Master of dialogue, Robert Inman’s new novel is insightful, engaging, and swiftly paced.
Robert Inman’s most recent book, The Governor’s Lady, delves into the dynamic political arena. It moves at a rapid, intoxicating pace. As a former journalist who covered politics for years before becoming the press secretary for Lieutenant Governor Albert Brewer of Alabama, Inman is intimately familiar with the inner workings of the Southern political landscape, and he takes this opportunity to examine the role women play in this old boys’ club setting.
When the book opens, the protagonist, Cooper Lanier, is about to become the governor of the state of Alabama, replacing her husband, Pickett, who is in the midst of launching his presidential campaign. The novel chronicles Cooper’s first few days in office when she discovers that her husband thinks of her as no more than a puppet in his political agenda. Infuriated by this revelation, Cooper must decide: will she remain docile and adherent to her overbearing husband, or will she declare war on his scheme, instead?

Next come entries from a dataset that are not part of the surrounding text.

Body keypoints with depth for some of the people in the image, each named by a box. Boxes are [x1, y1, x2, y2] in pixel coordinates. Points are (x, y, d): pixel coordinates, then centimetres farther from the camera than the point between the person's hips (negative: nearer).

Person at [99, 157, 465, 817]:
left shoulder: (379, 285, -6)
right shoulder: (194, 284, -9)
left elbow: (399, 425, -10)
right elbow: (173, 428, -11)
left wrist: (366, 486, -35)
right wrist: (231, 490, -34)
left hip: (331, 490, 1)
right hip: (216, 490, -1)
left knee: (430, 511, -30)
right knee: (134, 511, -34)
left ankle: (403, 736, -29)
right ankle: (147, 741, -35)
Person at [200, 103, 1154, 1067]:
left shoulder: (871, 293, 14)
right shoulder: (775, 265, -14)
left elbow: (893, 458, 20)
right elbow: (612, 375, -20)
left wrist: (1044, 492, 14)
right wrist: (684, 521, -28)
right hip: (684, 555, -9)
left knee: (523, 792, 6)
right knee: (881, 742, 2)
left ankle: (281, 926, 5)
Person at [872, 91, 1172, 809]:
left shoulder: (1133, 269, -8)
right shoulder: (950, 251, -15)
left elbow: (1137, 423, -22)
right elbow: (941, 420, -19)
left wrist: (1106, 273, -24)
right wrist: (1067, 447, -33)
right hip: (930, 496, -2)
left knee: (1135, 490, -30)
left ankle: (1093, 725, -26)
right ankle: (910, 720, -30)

Inman’s keen descriptions of his characters make them easy to imagine. He paints a vivid picture of a newspaper reporter, Kincaid Wheeler, who plays a crucial role in the plot’s undoing. “He was in his early seventies—tall, big-boned, intense, a great shock of unruly white hair matched by riotous eyebrows, a shower of dandruff on the shoulders of his sagging corduroy jacket.” Plato Underwood, Pickett’s “political alter ego, chief of staff during his two terms as governor, now national campaign manager,” is “a fussy little man, bald and bow-tied, pinch-faced and humorless.” His last name also provides insight into his inevitable downfall, which is the case with so many of the characters in this novel. In fact, as they begin to reveal their true selves, nearly every man in the book crumbles in the face of Cooper’s moral, sound judgment. This makes for a number of relatively two-dimensional characters. Even Cooper, who appears to be a smart, sophisticated woman, comes across as very naïve and unaware when she is dumbfounded by her husband’s political games. The reader is left wondering how a sensible, observant character could have been so chronically oblivious to her husband’s deceptive ways.
The archetypes Inman invokes in his latest novel—the evil dying mother, the disloyal, conniving husband—make the novel feel slightly predictable. But Inman’s mastery of dialogue and the fast-paced, engaging story line make it well worth the read.